On April 7, about 10 suspects were in custody at an undisclosed location in connection with the attempt on Anwar’s life, Express Tribune reported April 8.
The case indicates that no one with militant ties is exempt in the government’s fight against terrorism, Ahmed Chinoy, chief of the Citizens Police Liaison Committee, said.
“What we have to do is take action against the terrorists from within the community,” Chinoy said. “We have found them hiding in the media and in the police.”
TTP has hit list of Karachi police
The April attempt to kill Anwar was the Taliban’s first suicide attack this year against a senior policeman. At least six similar attacks occurred in 2011.
Aslam was among those targeted earlier.
Militants attacked Aslam’s house September 19, killing eight people, after repeatedly failing to kill him at his office. Two days later, TTP spokesman Ihsanullah Ihsan issued a hit list that included then-Karachi Capital City Police Officer Saud Mirza and Karachi police senior officers Raja Umar Khitab, Farooq Awan, Mazhar Mashwani and Khurram Waris.

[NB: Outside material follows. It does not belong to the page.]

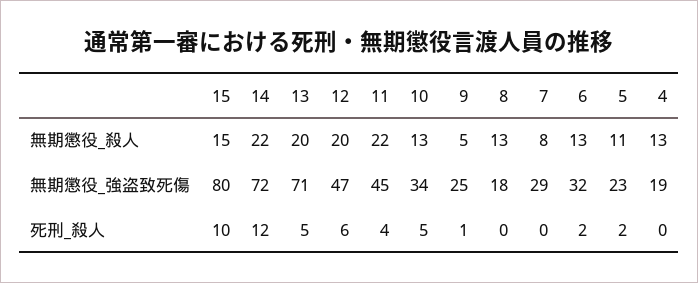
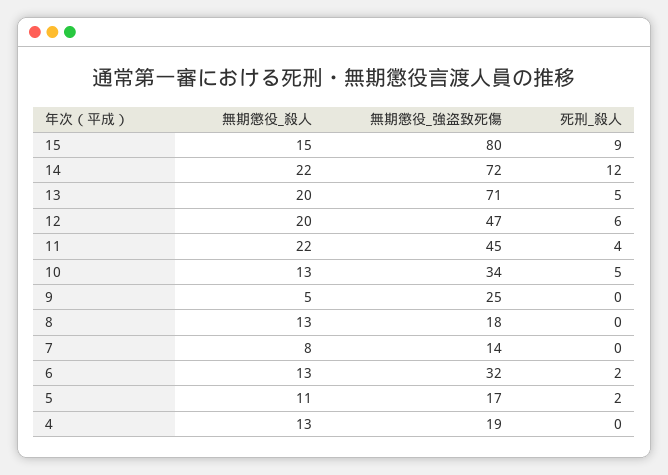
7, 無期懲役_強盗致死傷: 29 -> 14
5, 無期懲役_強盗致死傷: 23 -> 17
15, 死刑_殺人: 10 -> 9
9, 死刑_殺人: 1 -> 0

Aslam survived a November 2010 car bombing that killed at least 30 people and destroyed the main CID office in Karachi. Aslam and three other CID senior officials – Fayyaz Khan, Omar Shahid and Mashwani – were reportedly the targets; all survived.
The militants have announced huge rewards for anyone who kills police officers on their hit list, Aslam said.
“The TTP have decided to target all those officers who are involved in crackdown against them, but we have decided to target them, too,” he said.
In 2011, Karachi police arrested 222 suspected militants in connection with charges of beheading civilians, attacking security forces and committing other crimes in Khyber Pakhtunkhwa and the tribal areas, Aslam said.